- **Task instructions**
Copy the data below word for word, with nothing changed.

- **Material**
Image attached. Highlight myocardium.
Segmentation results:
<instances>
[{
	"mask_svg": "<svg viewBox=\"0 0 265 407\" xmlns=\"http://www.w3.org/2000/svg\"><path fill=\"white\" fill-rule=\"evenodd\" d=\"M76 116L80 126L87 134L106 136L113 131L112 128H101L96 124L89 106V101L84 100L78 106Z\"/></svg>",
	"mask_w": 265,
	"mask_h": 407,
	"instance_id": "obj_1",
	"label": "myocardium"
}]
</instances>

- **Worked solution**
Image attached. Highlight myocardium.
Segmentation results:
<instances>
[{
	"mask_svg": "<svg viewBox=\"0 0 265 407\" xmlns=\"http://www.w3.org/2000/svg\"><path fill=\"white\" fill-rule=\"evenodd\" d=\"M76 116L80 126L87 134L106 136L113 131L112 128H101L96 124L89 106V101L84 100L78 106Z\"/></svg>",
	"mask_w": 265,
	"mask_h": 407,
	"instance_id": "obj_1",
	"label": "myocardium"
}]
</instances>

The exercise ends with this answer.